**TASKS FOR THIS EXERCISE**.
1. In the summary of tax measures below, the partnership changes mostly take effect from 6 April 2014. In one to three sentences, explain why the anti-avoidance rules on tax-motivated profit allocations start on a different date.
2. According to the summary of tax measures below, when is Royal Assent for the accelerated tax payment legislation expected?

**SELECTION**.
+--

Controlled foreign companies (CFC): profit shifting

 The measure switches off the partial exemption rules for loan relationship credits of a CFC that arise from an arrangement with a main purpose of transferring profits from existing intra group lending out of the UK. It also amends the anti-avoidance rule relating to the transfer of external debt to the UK to ensure that the rule works as intended. The first part of the measure will apply to arrangements entered into on or after 5 December 2013 and the second part will have effect for accounting periods beginning on or after 5 December 2013.

Partnerships review: partnerships with mixed membership

 The first element of the partnerships review measure will affect mixed membership partnerships where partnership profits are allocated to a non-individual partner in circumstances where an individual member may benefit from those profits. The second element will affect cases where partnership losses are allocated to an individual partner, instead of a non-individual partner, to enable the individual to access certain loss reliefs. The changes will take effect from 6 April 2014 with the exception of anti-avoidance rules concerning tax-motivated profit allocations. These rules come into force from 5 December 2013 in order to protect against risks to tax revenue.

Avoidance schemes using total return swaps

 The measure blocks avoidance schemes where deductions are claimed for payments between companies in the same group under derivative contracts which are linked to company profits. It will apply from 5 December 2013 to schemes entered into on any date.

Double Taxation Relief (DTR): revenue protection

The measure will make two changes to the DTR rules to prevent avoidance. Both changes will have effect from 5 December 2013. It will have effect on non-trading credits for accounting periods beginning on or after 5 December 2013, with transitional provisions where accounting periods straddle this date. The amendment to the rules on refunded tax credits will take account of payments made by the foreign tax authority on or after 5 December 2013.

Further details of these 5 measures can be found in the Written Ministerial Statement, Tax Information and Impact Notes, Draft Finance Bill 2014 Legislation and Explanatory Notes.

Other measures included are found below.

Charities established for tax avoidance purposes

 Legislation will be introduced in Finance Bill 2014 to prevent a charity from being entitled to claim charity tax reliefs if one of the main purposes of establishing the charity is tax avoidance. The definition of a charity for tax purposes will be amended to exclude such charities.

 High risk promoters

 A new information disclosure and penalty regime for high risk promoters of avoidance schemes will be introduced. Objective criteria for identifying high risk promoters and a higher standard of reasonable excuse and reasonable care that will then apply to them will also be introduced. Clients of these promoters will also have certain obligations including identifying themselves to HMRC.

 Accelerated tax payment in avoidance cases

 Legislation will be included in Finance Bill 2014 to require payment of the tax in dispute in a tax avoidance enquiry when an ‘avoidance follower penalty notice’ is issued. This will take effect from Royal Assent which is expected mid July 2014.

At present taxpayers (in most cases) can hold on to the disputed tax while the dispute is being investigated. This can take a number of years, and there is evidence that some taxpayers enter into avoidance schemes primarily for the cash flow benefit.

The government will also consult on possible wider criteria for issuing a payment notice in avoidance enquiries.

 

Fuel Duty Main Rate Freeze

 The increase due in September 2014 has been cancelled and there will be no further increase in the current Parliament.

+--

**DATA LINES**.
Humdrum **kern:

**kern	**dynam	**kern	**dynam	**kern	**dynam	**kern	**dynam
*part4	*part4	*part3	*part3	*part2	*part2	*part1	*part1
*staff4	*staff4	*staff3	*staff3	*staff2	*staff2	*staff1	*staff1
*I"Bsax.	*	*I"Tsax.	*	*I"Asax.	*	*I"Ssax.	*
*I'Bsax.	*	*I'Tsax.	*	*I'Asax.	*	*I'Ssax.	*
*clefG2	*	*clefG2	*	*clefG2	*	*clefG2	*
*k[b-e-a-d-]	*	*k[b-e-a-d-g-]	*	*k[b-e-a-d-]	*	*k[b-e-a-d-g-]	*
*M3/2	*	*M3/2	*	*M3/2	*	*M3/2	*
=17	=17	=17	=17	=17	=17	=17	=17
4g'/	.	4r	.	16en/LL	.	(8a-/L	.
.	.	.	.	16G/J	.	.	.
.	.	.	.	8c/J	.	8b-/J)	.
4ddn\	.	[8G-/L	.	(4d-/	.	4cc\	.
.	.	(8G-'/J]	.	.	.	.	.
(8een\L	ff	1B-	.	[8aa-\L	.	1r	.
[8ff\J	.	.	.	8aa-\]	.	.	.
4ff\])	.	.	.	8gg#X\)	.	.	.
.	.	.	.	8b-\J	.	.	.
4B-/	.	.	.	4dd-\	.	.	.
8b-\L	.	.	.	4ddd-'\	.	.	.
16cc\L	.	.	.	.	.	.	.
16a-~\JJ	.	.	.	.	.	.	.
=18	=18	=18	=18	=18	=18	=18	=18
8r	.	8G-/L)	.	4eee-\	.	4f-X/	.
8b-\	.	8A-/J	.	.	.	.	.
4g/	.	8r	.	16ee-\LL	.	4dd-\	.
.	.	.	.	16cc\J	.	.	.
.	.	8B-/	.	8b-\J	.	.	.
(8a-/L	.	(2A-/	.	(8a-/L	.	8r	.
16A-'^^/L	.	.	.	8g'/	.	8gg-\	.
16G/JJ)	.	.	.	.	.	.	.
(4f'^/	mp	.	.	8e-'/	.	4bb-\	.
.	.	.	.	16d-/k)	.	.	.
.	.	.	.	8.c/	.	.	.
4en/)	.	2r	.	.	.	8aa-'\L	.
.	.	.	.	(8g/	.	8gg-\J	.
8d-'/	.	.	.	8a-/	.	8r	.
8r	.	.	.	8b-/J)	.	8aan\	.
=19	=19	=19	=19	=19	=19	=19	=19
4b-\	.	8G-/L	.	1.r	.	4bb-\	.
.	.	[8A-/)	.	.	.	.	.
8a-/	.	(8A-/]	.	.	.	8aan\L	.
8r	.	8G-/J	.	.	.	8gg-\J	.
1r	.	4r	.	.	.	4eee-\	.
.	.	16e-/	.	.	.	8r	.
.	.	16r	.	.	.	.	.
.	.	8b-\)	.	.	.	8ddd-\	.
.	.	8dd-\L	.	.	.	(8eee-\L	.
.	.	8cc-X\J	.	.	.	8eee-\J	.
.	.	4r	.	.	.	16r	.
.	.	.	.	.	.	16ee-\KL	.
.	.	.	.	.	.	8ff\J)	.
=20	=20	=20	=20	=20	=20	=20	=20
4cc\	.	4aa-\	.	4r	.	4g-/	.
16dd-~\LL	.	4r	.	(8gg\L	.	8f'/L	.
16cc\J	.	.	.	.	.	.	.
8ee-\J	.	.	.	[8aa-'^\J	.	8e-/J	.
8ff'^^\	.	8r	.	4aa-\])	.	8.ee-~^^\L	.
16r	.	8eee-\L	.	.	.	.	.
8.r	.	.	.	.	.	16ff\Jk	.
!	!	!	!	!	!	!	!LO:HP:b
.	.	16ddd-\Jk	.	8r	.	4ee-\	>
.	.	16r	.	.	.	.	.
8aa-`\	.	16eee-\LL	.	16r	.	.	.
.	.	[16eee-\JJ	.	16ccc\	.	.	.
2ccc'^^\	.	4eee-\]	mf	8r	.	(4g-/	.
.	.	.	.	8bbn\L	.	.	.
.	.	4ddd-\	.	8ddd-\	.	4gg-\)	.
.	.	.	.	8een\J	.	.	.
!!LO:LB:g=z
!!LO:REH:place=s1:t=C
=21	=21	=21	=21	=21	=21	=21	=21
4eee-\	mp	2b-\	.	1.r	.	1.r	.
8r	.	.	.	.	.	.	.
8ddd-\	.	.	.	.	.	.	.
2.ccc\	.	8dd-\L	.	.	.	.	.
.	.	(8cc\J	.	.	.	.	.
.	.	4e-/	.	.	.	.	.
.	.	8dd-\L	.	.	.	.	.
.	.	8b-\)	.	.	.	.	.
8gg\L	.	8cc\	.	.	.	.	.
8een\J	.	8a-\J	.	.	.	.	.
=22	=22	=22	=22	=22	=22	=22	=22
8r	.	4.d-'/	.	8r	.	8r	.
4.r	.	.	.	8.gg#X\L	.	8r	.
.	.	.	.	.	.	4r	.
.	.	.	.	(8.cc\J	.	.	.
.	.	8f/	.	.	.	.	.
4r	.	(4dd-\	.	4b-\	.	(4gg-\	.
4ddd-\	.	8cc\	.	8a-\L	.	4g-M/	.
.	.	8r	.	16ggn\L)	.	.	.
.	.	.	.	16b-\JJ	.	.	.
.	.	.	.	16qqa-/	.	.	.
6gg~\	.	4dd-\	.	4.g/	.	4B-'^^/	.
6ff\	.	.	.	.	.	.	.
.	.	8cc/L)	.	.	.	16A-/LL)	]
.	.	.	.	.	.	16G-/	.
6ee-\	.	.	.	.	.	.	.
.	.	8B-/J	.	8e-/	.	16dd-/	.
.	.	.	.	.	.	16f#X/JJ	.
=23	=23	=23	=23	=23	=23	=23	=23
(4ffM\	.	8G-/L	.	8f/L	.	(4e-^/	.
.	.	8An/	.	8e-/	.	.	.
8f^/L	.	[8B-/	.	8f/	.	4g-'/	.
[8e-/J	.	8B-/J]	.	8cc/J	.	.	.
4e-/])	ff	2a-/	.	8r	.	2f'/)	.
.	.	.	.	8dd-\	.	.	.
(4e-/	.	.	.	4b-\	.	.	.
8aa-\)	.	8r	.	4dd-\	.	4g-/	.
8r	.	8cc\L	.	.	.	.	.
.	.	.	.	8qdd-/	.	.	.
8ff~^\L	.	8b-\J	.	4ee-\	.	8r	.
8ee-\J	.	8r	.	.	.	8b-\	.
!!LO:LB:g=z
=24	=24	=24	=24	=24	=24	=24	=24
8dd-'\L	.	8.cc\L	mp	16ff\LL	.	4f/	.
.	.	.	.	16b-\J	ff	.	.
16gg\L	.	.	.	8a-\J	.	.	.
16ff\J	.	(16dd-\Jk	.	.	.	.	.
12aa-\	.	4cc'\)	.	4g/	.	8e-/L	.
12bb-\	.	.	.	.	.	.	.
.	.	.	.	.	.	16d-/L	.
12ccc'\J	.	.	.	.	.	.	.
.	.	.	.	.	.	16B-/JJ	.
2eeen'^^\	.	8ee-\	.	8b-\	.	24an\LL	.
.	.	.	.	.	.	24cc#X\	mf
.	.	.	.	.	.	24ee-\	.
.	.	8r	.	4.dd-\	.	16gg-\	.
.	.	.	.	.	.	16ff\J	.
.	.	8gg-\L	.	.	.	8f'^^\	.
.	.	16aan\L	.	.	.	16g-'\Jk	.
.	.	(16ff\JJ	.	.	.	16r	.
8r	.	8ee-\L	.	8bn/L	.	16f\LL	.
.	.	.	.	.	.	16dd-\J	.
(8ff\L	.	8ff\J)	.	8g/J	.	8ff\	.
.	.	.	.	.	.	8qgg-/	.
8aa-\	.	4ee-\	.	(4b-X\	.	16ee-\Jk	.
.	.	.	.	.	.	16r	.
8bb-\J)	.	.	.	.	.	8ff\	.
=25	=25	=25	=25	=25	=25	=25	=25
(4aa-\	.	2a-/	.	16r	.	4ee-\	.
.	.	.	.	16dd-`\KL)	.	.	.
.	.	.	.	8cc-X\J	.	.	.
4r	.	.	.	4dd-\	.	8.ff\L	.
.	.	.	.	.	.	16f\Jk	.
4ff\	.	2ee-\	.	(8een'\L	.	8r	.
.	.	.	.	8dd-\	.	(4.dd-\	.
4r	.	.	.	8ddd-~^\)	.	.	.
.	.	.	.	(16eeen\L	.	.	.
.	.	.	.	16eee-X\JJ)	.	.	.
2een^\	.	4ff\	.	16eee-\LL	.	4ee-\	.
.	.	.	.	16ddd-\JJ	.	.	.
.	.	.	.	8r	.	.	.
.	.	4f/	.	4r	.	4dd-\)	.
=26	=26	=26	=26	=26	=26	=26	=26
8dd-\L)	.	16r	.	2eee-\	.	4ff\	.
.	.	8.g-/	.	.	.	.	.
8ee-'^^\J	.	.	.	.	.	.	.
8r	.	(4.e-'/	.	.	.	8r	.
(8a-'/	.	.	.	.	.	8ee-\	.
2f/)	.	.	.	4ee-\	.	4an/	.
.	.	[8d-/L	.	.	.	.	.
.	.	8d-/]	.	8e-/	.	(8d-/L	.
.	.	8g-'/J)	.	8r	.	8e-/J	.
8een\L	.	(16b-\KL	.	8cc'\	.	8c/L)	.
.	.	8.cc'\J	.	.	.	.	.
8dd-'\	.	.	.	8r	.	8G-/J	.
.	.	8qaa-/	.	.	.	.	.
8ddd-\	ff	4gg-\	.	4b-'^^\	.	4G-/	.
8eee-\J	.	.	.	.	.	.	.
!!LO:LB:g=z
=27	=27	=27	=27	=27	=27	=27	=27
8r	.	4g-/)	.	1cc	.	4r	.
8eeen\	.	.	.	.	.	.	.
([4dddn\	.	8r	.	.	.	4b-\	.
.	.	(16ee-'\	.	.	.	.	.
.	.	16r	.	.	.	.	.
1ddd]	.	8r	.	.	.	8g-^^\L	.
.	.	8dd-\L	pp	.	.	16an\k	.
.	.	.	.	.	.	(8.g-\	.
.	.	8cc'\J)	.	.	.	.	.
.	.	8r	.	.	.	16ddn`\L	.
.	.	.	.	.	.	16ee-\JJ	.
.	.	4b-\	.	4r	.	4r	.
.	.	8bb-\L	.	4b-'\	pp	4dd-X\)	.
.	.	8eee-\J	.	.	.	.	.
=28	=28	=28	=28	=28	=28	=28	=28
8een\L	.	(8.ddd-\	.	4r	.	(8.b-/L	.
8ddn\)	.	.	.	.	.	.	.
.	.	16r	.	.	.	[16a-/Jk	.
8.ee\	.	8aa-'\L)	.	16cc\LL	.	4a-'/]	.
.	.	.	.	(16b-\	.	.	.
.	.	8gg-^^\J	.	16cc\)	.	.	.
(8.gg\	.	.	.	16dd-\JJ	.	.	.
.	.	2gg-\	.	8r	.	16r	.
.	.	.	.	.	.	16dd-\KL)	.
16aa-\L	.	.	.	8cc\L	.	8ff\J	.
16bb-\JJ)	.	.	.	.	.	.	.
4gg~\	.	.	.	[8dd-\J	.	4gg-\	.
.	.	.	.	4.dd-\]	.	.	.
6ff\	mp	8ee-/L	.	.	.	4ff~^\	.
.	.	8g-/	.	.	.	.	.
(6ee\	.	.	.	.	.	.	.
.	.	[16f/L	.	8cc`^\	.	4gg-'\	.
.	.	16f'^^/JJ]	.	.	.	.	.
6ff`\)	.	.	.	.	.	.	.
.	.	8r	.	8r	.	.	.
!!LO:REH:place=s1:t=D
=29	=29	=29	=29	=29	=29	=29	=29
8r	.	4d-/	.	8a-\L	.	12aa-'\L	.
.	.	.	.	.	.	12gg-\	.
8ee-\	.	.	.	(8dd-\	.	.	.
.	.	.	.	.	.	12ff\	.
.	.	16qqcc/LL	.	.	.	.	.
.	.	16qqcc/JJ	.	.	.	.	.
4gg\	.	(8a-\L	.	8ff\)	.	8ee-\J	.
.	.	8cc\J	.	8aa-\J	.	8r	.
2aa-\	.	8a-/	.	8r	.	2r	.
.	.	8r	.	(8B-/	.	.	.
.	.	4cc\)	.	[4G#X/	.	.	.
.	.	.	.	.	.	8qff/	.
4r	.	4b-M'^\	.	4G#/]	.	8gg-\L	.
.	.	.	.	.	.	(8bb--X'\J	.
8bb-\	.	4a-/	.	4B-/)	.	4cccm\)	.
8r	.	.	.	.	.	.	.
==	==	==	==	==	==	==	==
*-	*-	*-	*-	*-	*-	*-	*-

+--

**ANSWERS FOR THE TASKS**.
1. The anti-avoidance rules on tax-motivated profit allocations come into force earlier, from 5 December 2013. This earlier start is meant to protect against risks to tax revenue.

2. Mid July 2014.